PROBLEM: Print exactly what appears from the line containing "鲁ICP备17056290" through the final line of the data below, pictures excluded.

INFORMATION:
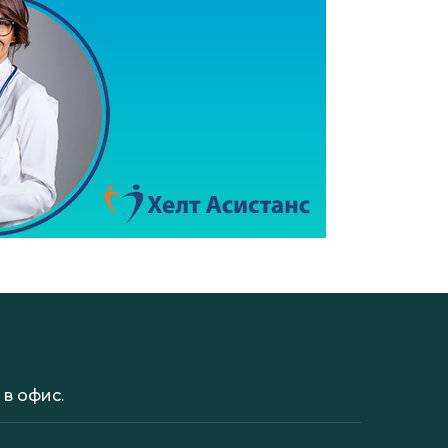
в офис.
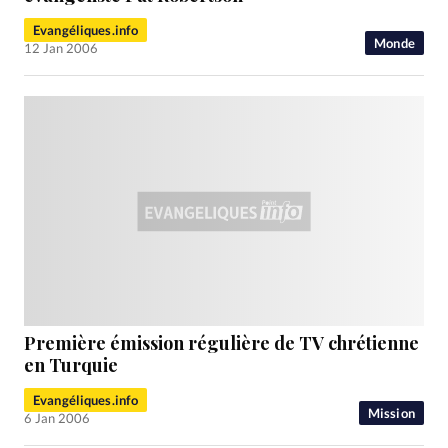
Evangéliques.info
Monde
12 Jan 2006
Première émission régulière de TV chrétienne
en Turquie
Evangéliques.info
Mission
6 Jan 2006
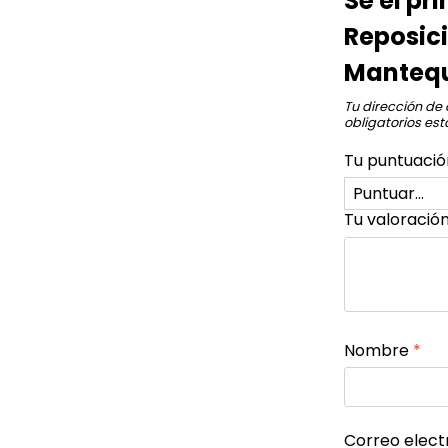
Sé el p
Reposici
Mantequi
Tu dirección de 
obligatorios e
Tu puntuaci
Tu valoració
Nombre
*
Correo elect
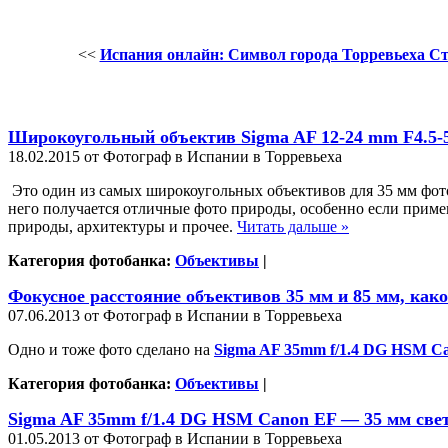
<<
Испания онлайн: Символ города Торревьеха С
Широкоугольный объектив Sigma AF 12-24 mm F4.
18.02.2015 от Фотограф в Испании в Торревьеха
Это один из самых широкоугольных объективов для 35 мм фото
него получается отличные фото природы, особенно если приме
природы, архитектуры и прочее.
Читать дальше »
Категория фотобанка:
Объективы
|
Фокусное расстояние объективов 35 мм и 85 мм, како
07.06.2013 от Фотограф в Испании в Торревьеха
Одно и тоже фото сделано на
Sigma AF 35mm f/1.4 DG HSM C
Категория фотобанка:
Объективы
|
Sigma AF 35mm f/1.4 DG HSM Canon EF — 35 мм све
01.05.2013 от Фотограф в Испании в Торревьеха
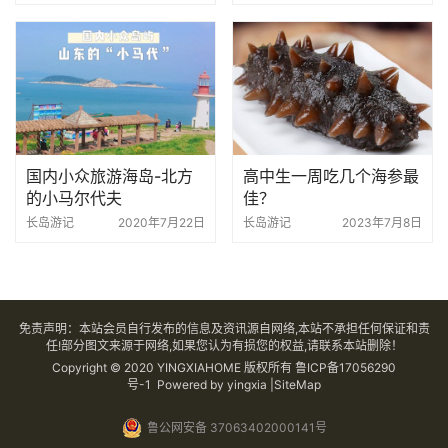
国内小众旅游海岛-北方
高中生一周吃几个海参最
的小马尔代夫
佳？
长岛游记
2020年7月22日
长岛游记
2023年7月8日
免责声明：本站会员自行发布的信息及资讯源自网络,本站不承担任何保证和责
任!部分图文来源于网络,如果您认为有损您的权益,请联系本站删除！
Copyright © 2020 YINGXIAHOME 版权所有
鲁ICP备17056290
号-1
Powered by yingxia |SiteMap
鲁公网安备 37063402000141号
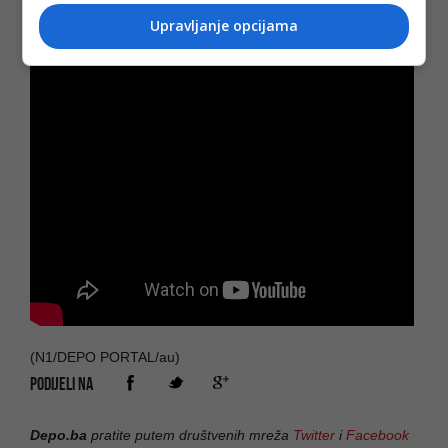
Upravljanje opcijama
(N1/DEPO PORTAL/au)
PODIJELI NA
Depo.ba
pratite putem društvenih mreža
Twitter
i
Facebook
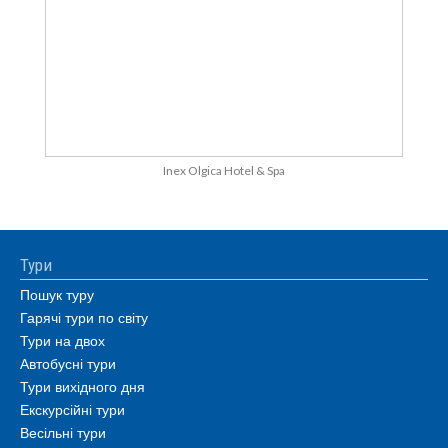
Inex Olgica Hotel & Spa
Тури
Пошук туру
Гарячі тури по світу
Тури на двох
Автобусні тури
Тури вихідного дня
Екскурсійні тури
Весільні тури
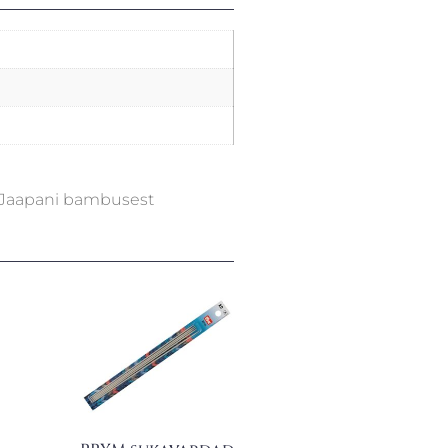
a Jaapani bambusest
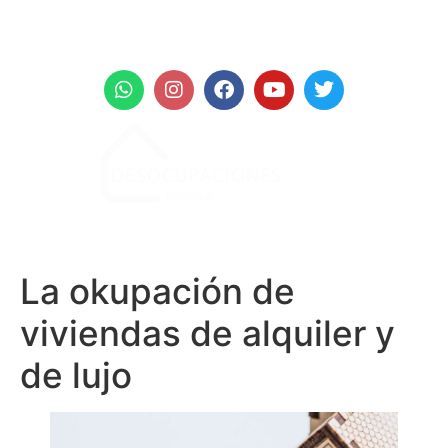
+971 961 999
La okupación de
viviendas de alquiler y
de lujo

ANSWER TO THIS PROBLEM:
鲁ICP备17056290
号-1
Powered by yingxia |SiteMap
鲁公网安备 37063402000141号
Upravljanje opcijama
(N1/DEPO PORTAL/au)
PODIJELI NA
Depo.ba
pratite putem društvenih mreža
Twitter
i
Facebook
Inex Olgica Hotel & Spa
Тури
Пошук туру
Гарячі тури по світу
Тури на двох
Автобусні тури
Тури вихідного дня
Екскурсійні тури
Весільні тури
a Jaapani bambusest
+971 961 999
La okupación de
viviendas de alquiler y
de lujo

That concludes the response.